* **Required work**
Format every line of the data below as a Markdown table with the columns "Row" and "Line", numbering the rows in order and omitting any blank lines.
─── Provided data ───
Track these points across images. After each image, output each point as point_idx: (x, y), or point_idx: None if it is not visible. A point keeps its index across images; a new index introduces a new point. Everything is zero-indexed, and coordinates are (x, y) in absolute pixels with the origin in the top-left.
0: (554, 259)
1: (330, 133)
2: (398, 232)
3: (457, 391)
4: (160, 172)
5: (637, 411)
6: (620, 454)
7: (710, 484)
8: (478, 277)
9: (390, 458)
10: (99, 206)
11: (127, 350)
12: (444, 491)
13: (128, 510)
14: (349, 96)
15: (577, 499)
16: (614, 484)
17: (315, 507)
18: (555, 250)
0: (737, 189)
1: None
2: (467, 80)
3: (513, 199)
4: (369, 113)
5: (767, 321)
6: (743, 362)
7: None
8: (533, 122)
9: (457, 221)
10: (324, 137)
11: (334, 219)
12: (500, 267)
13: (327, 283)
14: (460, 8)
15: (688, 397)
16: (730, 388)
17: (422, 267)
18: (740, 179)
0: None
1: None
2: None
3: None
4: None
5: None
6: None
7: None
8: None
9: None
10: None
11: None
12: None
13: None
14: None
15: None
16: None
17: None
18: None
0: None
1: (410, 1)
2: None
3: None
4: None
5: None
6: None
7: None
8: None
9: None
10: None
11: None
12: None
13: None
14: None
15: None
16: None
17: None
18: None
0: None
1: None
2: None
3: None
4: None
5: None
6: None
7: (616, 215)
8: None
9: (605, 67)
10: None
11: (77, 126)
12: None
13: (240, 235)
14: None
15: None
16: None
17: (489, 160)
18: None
───
* **Final result**
| Row | Line |
|---|---|
| 1 | Track these points across images. After each image, output each point as point_idx: (x, y), or point_idx: None if it is not visible. A point keeps its index across images; a new index introduces a new point. Everything is zero-indexed, and coordinates are (x, y) in absolute pixels with the origin in the top-left. |
| 2 | 0: (554, 259) |
| 3 | 1: (330, 133) |
| 4 | 2: (398, 232) |
| 5 | 3: (457, 391) |
| 6 | 4: (160, 172) |
| 7 | 5: (637, 411) |
| 8 | 6: (620, 454) |
| 9 | 7: (710, 484) |
| 10 | 8: (478, 277) |
| 11 | 9: (390, 458) |
| 12 | 10: (99, 206) |
| 13 | 11: (127, 350) |
| 14 | 12: (444, 491) |
| 15 | 13: (128, 510) |
| 16 | 14: (349, 96) |
| 17 | 15: (577, 499) |
| 18 | 16: (614, 484) |
| 19 | 17: (315, 507) |
| 20 | 18: (555, 250) |
| 21 | 0: (737, 189) |
| 22 | 1: None |
| 23 | 2: (467, 80) |
| 24 | 3: (513, 199) |
| 25 | 4: (369, 113) |
| 26 | 5: (767, 321) |
| 27 | 6: (743, 362) |
| 28 | 7: None |
| 29 | 8: (533, 122) |
| 30 | 9: (457, 221) |
| 31 | 10: (324, 137) |
| 32 | 11: (334, 219) |
| 33 | 12: (500, 267) |
| 34 | 13: (327, 283) |
| 35 | 14: (460, 8) |
| 36 | 15: (688, 397) |
| 37 | 16: (730, 388) |
| 38 | 17: (422, 267) |
| 39 | 18: (740, 179) |
| 40 | 0: None |
| 41 | 1: None |
| 42 | 2: None |
| 43 | 3: None |
| 44 | 4: None |
| 45 | 5: None |
| 46 | 6: None |
| 47 | 7: None |
| 48 | 8: None |
| 49 | 9: None |
| 50 | 10: None |
| 51 | 11: None |
| 52 | 12: None |
| 53 | 13: None |
| 54 | 14: None |
| 55 | 15: None |
| 56 | 16: None |
| 57 | 17: None |
| 58 | 18: None |
| 59 | 0: None |
| 60 | 1: (410, 1) |
| 61 | 2: None |
| 62 | 3: None |
| 63 | 4: None |
| 64 | 5: None |
| 65 | 6: None |
| 66 | 7: None |
| 67 | 8: None |
| 68 | 9: None |
| 69 | 10: None |
| 70 | 11: None |
| 71 | 12: None |
| 72 | 13: None |
| 73 | 14: None |
| 74 | 15: None |
| 75 | 16: None |
| 76 | 17: None |
| 77 | 18: None |
| 78 | 0: None |
| 79 | 1: None |
| 80 | 2: None |
| 81 | 3: None |
| 82 | 4: None |
| 83 | 5: None |
| 84 | 6: None |
| 85 | 7: (616, 215) |
| 86 | 8: None |
| 87 | 9: (605, 67) |
| 88 | 10: None |
| 89 | 11: (77, 126) |
| 90 | 12: None |
| 91 | 13: (240, 235) |
| 92 | 14: None |
| 93 | 15: None |
| 94 | 16: None |
| 95 | 17: (489, 160) |
| 96 | 18: None |